▶ **REQUIRED WORK**: Show each line of the data below that contains the string "centro". Treat uppercase and lowercase as different.

----- MATERIAL FOR THIS EXERCISE -----

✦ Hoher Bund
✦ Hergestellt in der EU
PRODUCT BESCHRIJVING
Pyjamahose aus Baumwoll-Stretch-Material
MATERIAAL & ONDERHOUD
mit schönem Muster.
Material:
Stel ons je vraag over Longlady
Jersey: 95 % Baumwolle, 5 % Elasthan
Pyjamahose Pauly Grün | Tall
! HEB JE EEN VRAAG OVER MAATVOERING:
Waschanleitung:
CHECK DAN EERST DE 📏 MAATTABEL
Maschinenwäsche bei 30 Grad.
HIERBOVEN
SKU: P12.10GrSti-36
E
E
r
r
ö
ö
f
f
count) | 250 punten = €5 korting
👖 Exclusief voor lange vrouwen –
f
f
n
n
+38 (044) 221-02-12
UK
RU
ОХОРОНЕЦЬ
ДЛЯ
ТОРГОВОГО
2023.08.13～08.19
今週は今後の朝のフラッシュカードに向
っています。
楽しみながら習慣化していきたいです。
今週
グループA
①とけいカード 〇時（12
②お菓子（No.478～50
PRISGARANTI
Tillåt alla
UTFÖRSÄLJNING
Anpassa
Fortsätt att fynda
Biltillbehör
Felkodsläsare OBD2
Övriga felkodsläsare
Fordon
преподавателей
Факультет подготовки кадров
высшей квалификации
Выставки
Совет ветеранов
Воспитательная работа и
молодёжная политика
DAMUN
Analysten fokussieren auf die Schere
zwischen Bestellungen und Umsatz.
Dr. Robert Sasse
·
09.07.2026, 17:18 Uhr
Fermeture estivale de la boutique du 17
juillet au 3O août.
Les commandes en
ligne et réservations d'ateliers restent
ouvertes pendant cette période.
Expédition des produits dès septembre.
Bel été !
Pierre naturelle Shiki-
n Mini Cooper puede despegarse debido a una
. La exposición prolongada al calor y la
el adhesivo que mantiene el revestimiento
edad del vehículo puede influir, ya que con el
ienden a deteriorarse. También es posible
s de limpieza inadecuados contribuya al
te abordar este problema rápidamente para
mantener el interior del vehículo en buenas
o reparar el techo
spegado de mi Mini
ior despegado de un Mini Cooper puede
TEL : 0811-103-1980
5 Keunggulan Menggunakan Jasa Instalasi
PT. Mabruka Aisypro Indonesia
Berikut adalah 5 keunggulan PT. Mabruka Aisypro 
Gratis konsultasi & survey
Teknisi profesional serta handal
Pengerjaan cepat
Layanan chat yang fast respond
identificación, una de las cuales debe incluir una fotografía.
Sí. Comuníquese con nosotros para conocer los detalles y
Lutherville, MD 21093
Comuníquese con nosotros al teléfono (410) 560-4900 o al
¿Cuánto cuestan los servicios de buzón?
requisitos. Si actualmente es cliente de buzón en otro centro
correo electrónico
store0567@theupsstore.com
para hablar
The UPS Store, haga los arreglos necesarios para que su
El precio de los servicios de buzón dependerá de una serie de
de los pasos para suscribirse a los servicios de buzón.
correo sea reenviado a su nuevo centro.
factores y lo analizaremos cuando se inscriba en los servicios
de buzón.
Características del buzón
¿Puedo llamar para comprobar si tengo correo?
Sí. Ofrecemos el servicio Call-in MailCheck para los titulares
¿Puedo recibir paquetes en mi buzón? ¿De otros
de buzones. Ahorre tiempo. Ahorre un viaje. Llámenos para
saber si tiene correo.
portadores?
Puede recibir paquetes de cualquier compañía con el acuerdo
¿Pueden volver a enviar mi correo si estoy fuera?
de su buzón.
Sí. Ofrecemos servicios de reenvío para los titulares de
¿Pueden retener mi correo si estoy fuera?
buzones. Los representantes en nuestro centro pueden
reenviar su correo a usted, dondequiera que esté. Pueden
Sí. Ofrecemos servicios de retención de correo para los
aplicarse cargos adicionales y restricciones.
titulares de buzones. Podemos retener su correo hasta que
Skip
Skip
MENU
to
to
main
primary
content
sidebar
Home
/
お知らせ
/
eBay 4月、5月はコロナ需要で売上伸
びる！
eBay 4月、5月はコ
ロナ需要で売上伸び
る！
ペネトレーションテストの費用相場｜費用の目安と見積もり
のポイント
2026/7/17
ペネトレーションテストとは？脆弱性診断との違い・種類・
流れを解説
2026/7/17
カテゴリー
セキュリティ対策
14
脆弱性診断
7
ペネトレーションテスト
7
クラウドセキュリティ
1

-----

▶ **ANSWER BOX**:
requisitos. Si actualmente es cliente de buzón en otro centro
correo sea reenviado a su nuevo centro.
buzones. Los representantes en nuestro centro pueden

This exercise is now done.